Тетя Женя очень подробно описывала страдания собаки и горе после съеденных новых сапог и силиконовых формочек для выпечки. На обследование Бекона зарплаты катастрофически не хватало. Поездки к ветеринару с огромным догом, который пугал своими припадками пассажиров в транспорте, стали невозможны. Юрик отсылал в Минск деньги, но поток слез не иссякал. Тетка не слышала просьб племянника.
– Мы уже скоро вернёмся в Беларусь. Ты найдешь Марусю сам и отдашь ей все свои послания. А еще лучше – мы пойдем в печатную фирму «Карандаш» и сделаем альбом из твоих графических эпистол. У тебя будет повод сходить к ней и повиниться в своей тупой нерешительности, – утешал Степан, глядя, как Стилист перекладывает свои письма в коробку побольше из-под вина на шесть бутылок.
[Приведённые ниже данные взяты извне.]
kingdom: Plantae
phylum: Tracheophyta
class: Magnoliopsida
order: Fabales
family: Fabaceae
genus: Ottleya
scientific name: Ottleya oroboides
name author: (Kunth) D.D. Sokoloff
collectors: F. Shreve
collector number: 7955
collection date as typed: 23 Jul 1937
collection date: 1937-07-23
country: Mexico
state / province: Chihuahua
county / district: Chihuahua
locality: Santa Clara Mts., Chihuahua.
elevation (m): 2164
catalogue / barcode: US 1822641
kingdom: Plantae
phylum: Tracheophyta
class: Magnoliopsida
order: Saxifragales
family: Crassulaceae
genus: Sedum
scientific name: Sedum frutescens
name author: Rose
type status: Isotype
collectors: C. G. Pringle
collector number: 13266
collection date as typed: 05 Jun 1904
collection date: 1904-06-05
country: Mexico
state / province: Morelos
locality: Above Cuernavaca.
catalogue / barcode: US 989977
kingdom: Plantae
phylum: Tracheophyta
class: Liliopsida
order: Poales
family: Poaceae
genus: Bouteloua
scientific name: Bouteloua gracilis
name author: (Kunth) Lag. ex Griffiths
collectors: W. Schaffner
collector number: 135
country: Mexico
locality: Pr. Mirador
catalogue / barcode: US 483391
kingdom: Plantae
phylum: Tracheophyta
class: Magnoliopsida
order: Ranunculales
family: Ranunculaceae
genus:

Юрик не ходил с Олешкой на сырные вечеринки, не выходил на прогулки, не развлекался фильмами – его накрыла самая обыкновенная хандра, он чахнул возле коробки с конвертами без адреса.
– Тебя пора помещать в книгу рекордов Гиннесса. Сегодня никто в мире не написал столько бумажных посланий без помощи компьютера. Надо красиво оформить твой почтовый бокс, чтобы форма соответствовала содержанию. Ради такого случая я пожертвую тебе бактерицидную французскую пасту «Эльгидиум» с хлоргексином, – неожиданно предложил Олешка.
Стилист замер от удивления,
– Как ты это объясняешь?
– Вот, Юрик, этого я и боялся, – почти серьезно произнес Степашка. – Ты утрачиваешь креативность. Все мозги ушли в эту картонную коробку. Скажи мне, великий художник, какой цвет ляжет на этот унылый картон и повеселит душу?
– Белый, конечно.
– А я что говорю? В зубной пасте главное – белый чистый цвет. А какая философская наполненность! Предотвращает, лечит, устраняет и заставляет сверкать! Паста чудесно держится вторую неделю у меня на штанах, а значит, она будет иметь хорошее сцепление с картоном.
– Ладненько. Я тебя понял, – улыбнулся, наконец, Стилист. – Намалюю пастой птицу с конвертом в клюве! «Лети с приветом, вернись с ответом!»
Юрик нарисовал на всех видимых сторонах коробки по голубю. Все они были разной селекции, но с одинаковыми большими выразительными человеческими глазами.